Ася нашарила его руку, погладила.
– Как ты играла вчера? – Горчаков сел, высматривая папиросы.
– Хорошо. Здесь милейшая, очень непосредственная публика. А ты совсем не хочешь? Это ведь можно устроить, заключенные тоже участвуют…
– Ася, не будь наивной! Это чудо, что нас еще никто не заложил! – он недовольно нахмурился и достал папиросу. – Я совершенно забыл рояль, у меня нет ни рук, ни желания. И потом, я никогда не понимал самодеятельности.
– А то, что ты фельдшер, это не самодеятельность?
– Да, но… – он пожал плечом.
– Прости, мне правда трудно представить Георгия Николаевича Горчакова фельдшером. – Она потянула его за руку. – Ты так и не рассказал, кстати…
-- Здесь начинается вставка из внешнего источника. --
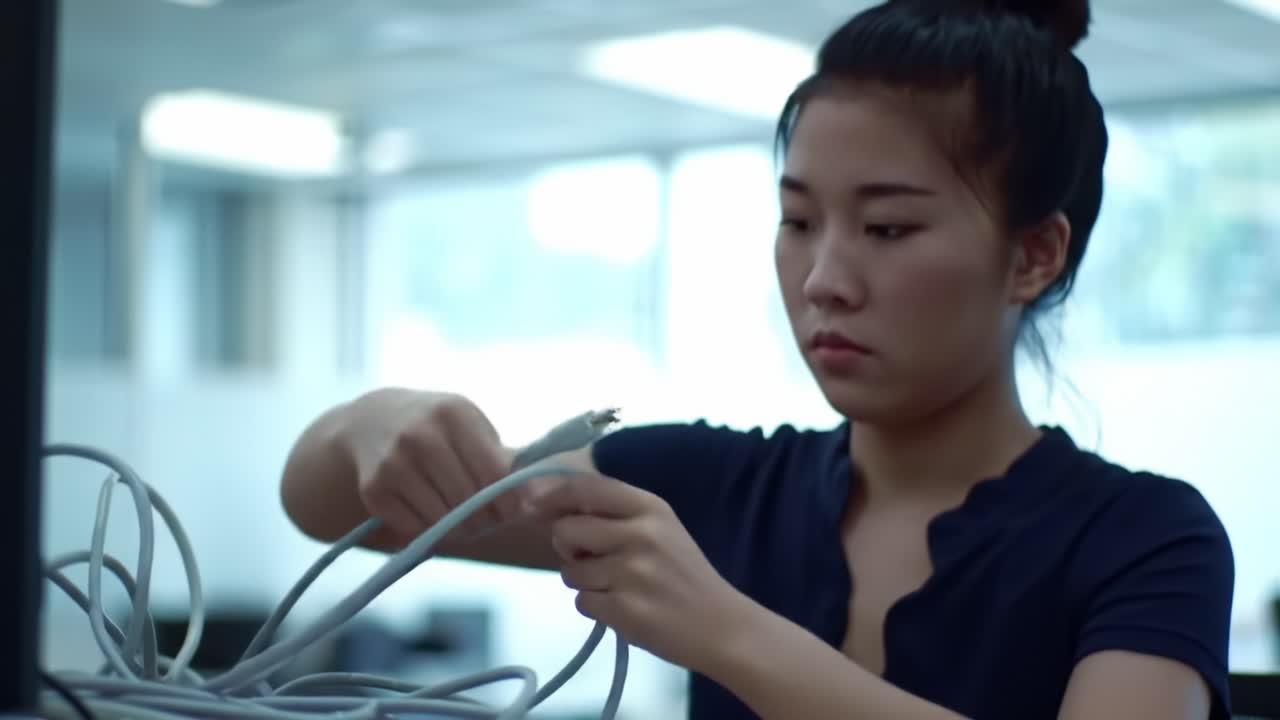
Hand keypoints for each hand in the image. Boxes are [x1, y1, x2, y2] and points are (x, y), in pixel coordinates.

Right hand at [345, 389, 516, 539]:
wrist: (373, 421)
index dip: (508, 501)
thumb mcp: (468, 423)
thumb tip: (527, 498)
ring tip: (464, 520)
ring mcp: (394, 463)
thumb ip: (497, 455)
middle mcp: (421, 436)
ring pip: (442, 519)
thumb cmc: (436, 425)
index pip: (493, 473)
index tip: (514, 512)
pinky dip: (429, 531)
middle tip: (489, 521)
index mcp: (454, 414)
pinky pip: (415, 528)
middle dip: (485, 519)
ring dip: (459, 529)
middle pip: (468, 501)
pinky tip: (434, 516)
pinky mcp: (374, 490)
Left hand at [523, 473, 753, 672]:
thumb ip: (616, 516)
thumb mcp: (661, 530)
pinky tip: (625, 609)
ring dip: (584, 582)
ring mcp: (631, 572)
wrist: (722, 625)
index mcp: (650, 508)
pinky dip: (596, 608)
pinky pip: (582, 602)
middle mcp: (640, 534)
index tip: (534, 508)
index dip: (552, 496)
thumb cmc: (685, 576)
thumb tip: (555, 511)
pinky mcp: (624, 609)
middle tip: (590, 558)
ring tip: (619, 588)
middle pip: (566, 530)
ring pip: (570, 571)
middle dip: (567, 547)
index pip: (585, 488)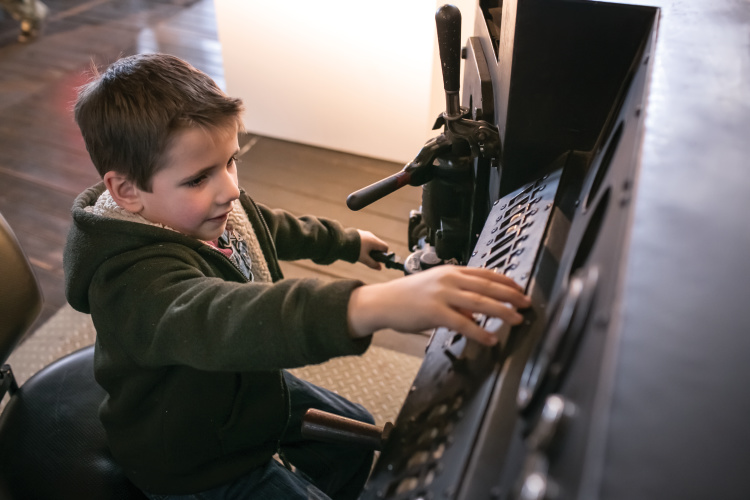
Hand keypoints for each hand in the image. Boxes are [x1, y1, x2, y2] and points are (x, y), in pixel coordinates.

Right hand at [347, 265, 531, 345]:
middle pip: (487, 286)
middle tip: (526, 304)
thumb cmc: (408, 296)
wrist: (383, 301)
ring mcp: (442, 295)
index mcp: (451, 271)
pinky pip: (463, 323)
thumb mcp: (435, 288)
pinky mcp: (435, 312)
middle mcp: (449, 279)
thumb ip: (458, 297)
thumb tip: (476, 311)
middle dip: (510, 296)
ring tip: (516, 319)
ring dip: (501, 312)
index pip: (485, 273)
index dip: (506, 281)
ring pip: (480, 302)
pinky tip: (490, 338)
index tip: (520, 289)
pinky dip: (479, 332)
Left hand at [357, 230, 388, 269]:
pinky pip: (365, 239)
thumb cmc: (353, 250)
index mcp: (374, 241)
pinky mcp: (359, 232)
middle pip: (378, 244)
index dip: (384, 254)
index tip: (378, 259)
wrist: (340, 241)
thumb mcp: (364, 259)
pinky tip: (357, 248)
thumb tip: (379, 268)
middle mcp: (371, 235)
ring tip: (361, 253)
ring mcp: (365, 233)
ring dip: (370, 248)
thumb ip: (372, 264)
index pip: (385, 247)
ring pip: (371, 241)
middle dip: (376, 251)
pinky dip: (364, 244)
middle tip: (369, 258)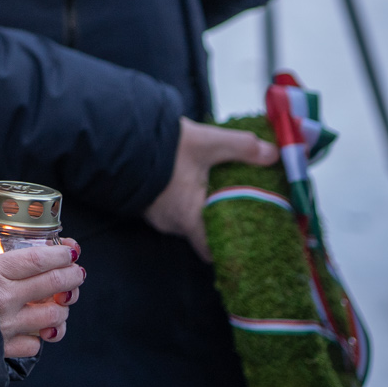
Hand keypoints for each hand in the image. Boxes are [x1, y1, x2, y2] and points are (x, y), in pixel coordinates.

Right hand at [0, 241, 84, 357]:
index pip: (38, 260)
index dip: (59, 254)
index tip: (70, 250)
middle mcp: (6, 300)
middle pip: (53, 285)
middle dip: (72, 276)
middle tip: (77, 272)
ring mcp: (8, 327)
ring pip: (53, 317)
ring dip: (62, 309)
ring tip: (61, 302)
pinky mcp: (3, 350)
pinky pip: (34, 345)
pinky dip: (39, 338)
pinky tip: (35, 331)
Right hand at [144, 118, 278, 260]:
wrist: (114, 135)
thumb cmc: (159, 146)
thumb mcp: (206, 142)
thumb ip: (242, 147)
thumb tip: (273, 154)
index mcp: (189, 218)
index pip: (215, 251)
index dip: (233, 247)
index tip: (251, 237)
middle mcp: (171, 224)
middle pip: (204, 233)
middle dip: (222, 220)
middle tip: (243, 205)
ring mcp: (156, 215)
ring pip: (188, 219)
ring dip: (202, 207)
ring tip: (221, 189)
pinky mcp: (146, 203)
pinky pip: (173, 209)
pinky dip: (186, 199)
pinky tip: (194, 181)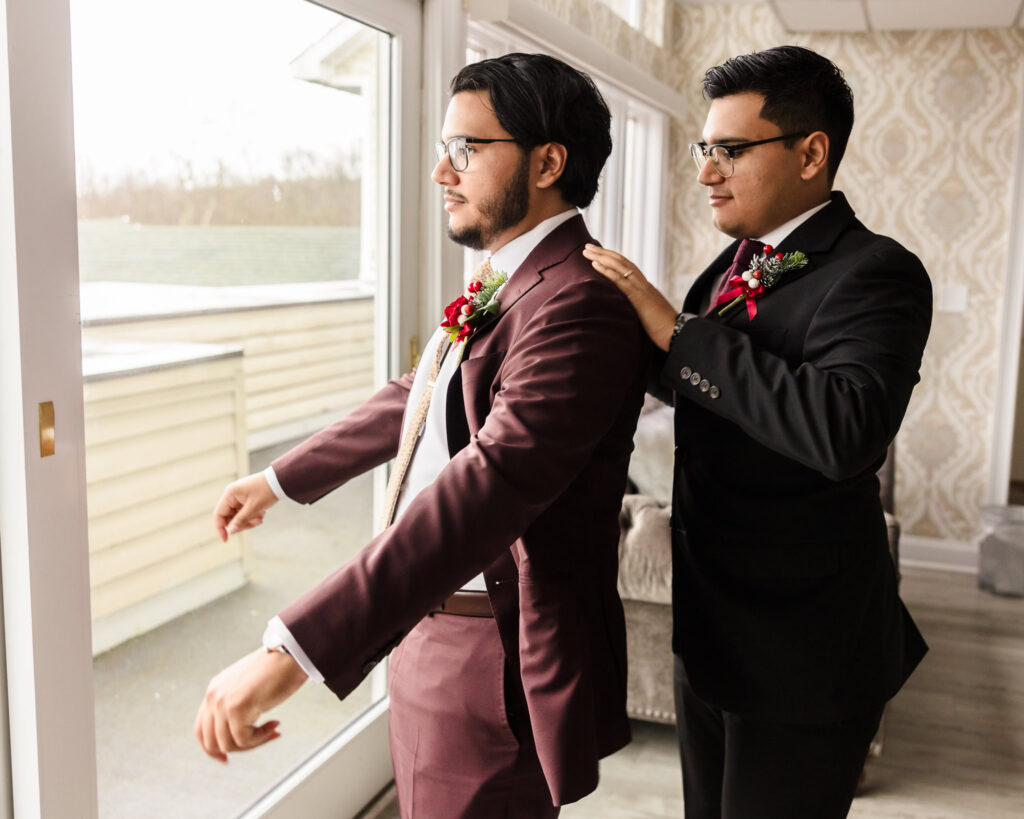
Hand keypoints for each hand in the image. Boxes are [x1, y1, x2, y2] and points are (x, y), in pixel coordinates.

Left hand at [194, 648, 306, 762]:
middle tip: (260, 740)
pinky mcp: (236, 708)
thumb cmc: (277, 669)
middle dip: (237, 748)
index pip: (201, 729)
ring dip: (253, 743)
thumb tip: (237, 734)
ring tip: (271, 728)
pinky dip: (261, 738)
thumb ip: (236, 705)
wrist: (291, 653)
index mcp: (215, 690)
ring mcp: (222, 702)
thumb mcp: (248, 687)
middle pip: (211, 742)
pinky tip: (275, 724)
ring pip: (228, 744)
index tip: (227, 759)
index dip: (212, 749)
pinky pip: (244, 739)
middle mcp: (213, 696)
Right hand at [213, 473, 278, 540]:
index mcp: (230, 494)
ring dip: (249, 520)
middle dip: (242, 523)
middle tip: (255, 524)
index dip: (220, 528)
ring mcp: (239, 497)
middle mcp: (232, 495)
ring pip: (238, 516)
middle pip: (229, 517)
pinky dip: (252, 515)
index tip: (226, 540)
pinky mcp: (245, 499)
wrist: (280, 480)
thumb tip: (230, 531)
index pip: (219, 514)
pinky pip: (244, 512)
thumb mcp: (254, 508)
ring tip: (261, 517)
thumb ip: (240, 520)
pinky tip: (262, 513)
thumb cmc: (266, 491)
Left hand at [582, 244, 679, 350]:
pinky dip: (606, 271)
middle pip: (621, 261)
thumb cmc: (663, 328)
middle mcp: (642, 282)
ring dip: (601, 257)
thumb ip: (638, 308)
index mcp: (644, 286)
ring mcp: (641, 288)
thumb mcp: (647, 314)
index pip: (626, 267)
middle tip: (587, 246)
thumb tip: (627, 310)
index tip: (598, 253)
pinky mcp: (638, 297)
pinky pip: (620, 280)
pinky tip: (595, 264)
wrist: (676, 332)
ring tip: (587, 251)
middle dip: (603, 253)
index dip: (612, 258)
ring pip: (619, 266)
– Это не быстро получилось.
– Ты уже говорил, что не быстро, не кури, иди сюда. – Она уложила его и снова устроилась на его руку. – Ты сказал, что начал учиться во время этапа…
Горчаков задумался, покосился на жену, на отложенную папиросу:
– Ну да, в сороковом, нас везли на Колыму. Я оказался в одном вагоне с ленинградским доктором Адамом Станиславовичем Пашковским. Он был старый, тертый уже зэк. Вот он мне как-то и говорит под неторопливый перестук колес: молодой человек, у вас нет хорошей лагерной профессии, почему вам не поучиться медицине? Делать было нечего, я склеил тетрадку из чего было, в основном из пачек от махорки, и стал записывать «лекции». Симптомы – лечение. Все основные лагерные болячки он мне кратко и точно описал, у меня та тетрадка до сих пор цела… – Горчаков замолчал, вспоминая далекого человека. – На владивостокской пересылке, она была огромная – целый город, распределяли по специальностям. Комиссия сидела за столами, на них таблички с профессиями: водители, электрики, медики… Я набрался наглости и подошел к медикам. Там был фельдшер, который немного больше моего знал, и я ответил на его вопросы, даже латынь употребил. Так в моем формуляре появилась запись – фельдшер. В Магадане уже, на пересылке, развод на работу – а меня не берут ни в какую бригаду – в формуляре стоит «фельдшер»! Я опять обнаглел, пошел в столовую и получил свою миску баланды и селедку. Помню, был ужасно горд!
– Чем?
– Как чем?! Не работал, а получил еду! Я тогда совсем этого не умел, а это в лагере большая доблесть. Но потом сам пошел в медпункт, и меня в ту же ночь послали на санобработку.
– И ты начал работать с такими «знаниями»?
– Ну да, – улыбаясь, вспоминал Горчаков. – Пришел новый этап, людей загоняли в баню, снимали волосы… Старший фельдшер распорядился, чтобы я простерилизовал шприцы, всем должны были делать уколы. Я налил воду в стерилизатор и поставил на огонь. Когда вода закипела, все шприцы полопались.
Ася повернулась, не понимая.
– Шприц стеклянный, поршень металлический – нельзя было кипятить вместе, я не знал, – усмехнулся Горчаков. – Шприцы были страшный дефицит, на другой день меня убрали из медпункта на общие работы. Но забыли вычеркнуть из формуляра! Везение в лагере большая вещь! – Он хитро улыбался. – На общих я довольно быстро дошел, попал в больницу с весом пятьдесят шесть килограмм, а там опять увидели, что я фельдшер. Когда поправился, оставили санитаром в инфекционном отделении. Я стал читать книги по медицине, но проработал недолго. Пообещали зачеты – год за три, и я согласился на должность инженера шахты.
– Про инженера я помню, а про фельдшера ты не писал. – Она рассматривала его лицо, погладила перебитый нос, рваный рубец на нижней губе.